Quando ho letto che sull’immagine del nuovo Pontefice Francesco I° calava l’ombra del presunto collaborazionismo con il regime argentino di Videla ho subito pensato che, al di là della veridicità della notizia prima confermata e poi smentita, era mio dovere affrontare l’argomento.
A scuola e tramite i racconti dei nostri nonni siamo venuti a conoscenza della barbarie del nazifascismo in Italia. Fra un po’ molte persone che hanno vissuto in prima persona quegli anni terribili non ci saranno più e, mentre la nuova destra continua a propogandare con forza il negazionismo dell’Olocausto, negli anni più importanti della loro formazione gli studenti delle scuole dell’obbligo continuano a sapere poco o nulla di ciò che è successo in Argentina, Cile, Cambogia, Cina e così via.
Pare proprio che la storia stia diventando una materia sempre meno rilevante, eppure gli intrecci e le collusioni fra i vari governi del passato dovrebbero essere temi all’ordine del giorno in un mondo sempre più globalizzato e connesso.
Forse mancano gli spunti per affrontare questi argomenti in modo meno noioso e accademico?
Andando oltre le più ragionevoli provocazioni e tornando alla più stretta attualità c’è un fatto assodato. La Chiesa Cattolica ha avuto delle pesanti connivenze con la stragrande maggioranza dei regimi sudamericani. Questo è un dato inequivocabile ed è lo stesso Videla, oggi in carcere, a confermarlo.
Qualche anno fa ho avuto modo di visitare la bellissima Buenos Aires e di ascoltare i terribili ricordi della dittatura direttamente dalle bocche dei Porteños, gli abitanti della capitale argentina.
Dopo una prima bellissima espressione di simpatia nei miei confronti, mostrata solo per il semplice fatto che ero italiano, il loro volto al ricordo di quegli anni tremendi veniva oscurato da un’espressione di un’intensità disarmante.
Tra il 1976 el 1983 in Argentina, sotto il regime della Giunta Militare, sono state fatte sparire oltre 30.000 persone. Per SPARIRE bastava semplicemente essere arrestati per motivi politici o essere accusati di aver compiuto attività “anti-governative”. Per far SPARIRE qualcuno invece si agiva di notte; durante il sequestro non c’erano testimoni e su tutto ciò che accadeva dopo l’arresto calava il silenzio più impietoso.
I familiari delle vittime venivano lasciati in balia d’informazioni molto vaghe, il destino dei loro cari era però ben chiaro: all’inizio detenuti in campi di concentramento, poi torturati ed infine gettati nell’oceano Atlantico con i cosidetti “voli della morte”.
A Buenos Aires esiste un’associazione meglio conosciuta come “Asociación Madres de Plaza de Mayo”, fondata dalle madri dei Desaparecidos e nata con lo scopo di rivendicare la scomparsa dei dissidenti del regime argentino.

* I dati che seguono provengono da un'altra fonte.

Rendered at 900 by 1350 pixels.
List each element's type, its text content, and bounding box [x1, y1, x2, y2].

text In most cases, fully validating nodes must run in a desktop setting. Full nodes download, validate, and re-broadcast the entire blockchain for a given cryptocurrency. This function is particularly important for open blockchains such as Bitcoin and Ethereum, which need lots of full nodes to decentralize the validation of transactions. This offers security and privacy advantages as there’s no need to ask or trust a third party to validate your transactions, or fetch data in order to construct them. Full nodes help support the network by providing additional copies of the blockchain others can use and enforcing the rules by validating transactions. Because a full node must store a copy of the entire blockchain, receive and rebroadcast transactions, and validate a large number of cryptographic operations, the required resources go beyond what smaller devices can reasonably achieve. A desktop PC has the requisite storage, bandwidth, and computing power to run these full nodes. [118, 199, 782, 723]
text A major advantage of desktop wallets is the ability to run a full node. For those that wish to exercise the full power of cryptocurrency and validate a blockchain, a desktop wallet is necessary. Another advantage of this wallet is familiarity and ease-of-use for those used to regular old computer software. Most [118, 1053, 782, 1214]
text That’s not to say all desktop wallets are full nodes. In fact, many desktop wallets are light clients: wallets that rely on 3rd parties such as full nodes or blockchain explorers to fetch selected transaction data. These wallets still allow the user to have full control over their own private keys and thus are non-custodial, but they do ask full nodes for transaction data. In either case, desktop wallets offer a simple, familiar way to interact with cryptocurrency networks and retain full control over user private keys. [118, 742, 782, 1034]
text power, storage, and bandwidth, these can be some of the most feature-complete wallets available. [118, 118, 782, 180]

Le “Madres” si riunirono in Plaza de Mayo per la prima volta 30 anni fa e tutt’oggi continuano a farlo, ogni giovedì.
Sull’onda dell’entusiasmo in molti hanno accolto con benevolenza l’arrivo del Papa argentino Francesco I°. Certo, almeno il nome scelto lascia spazio a qualche barlume di speranza. Non sono cattolico, non pratico la religione da quando mi veniva imposta da ragazzino e non credo che tornerò a farlo mai più. Ma la scelta di questo nome ha un forte valore simbolico, è inutile negarlo.
E se al primo Angelus Francesco I° rivolgesse un pensiero alle madri di Plaza de Mayo?
Queste signore vogliono sapere se i loro figli sono ancora vivi! E se invece sono morti vogliono sapere dove possono portare i loro fiori.
Al momento abbiamo solo qualche canzone …e poco più.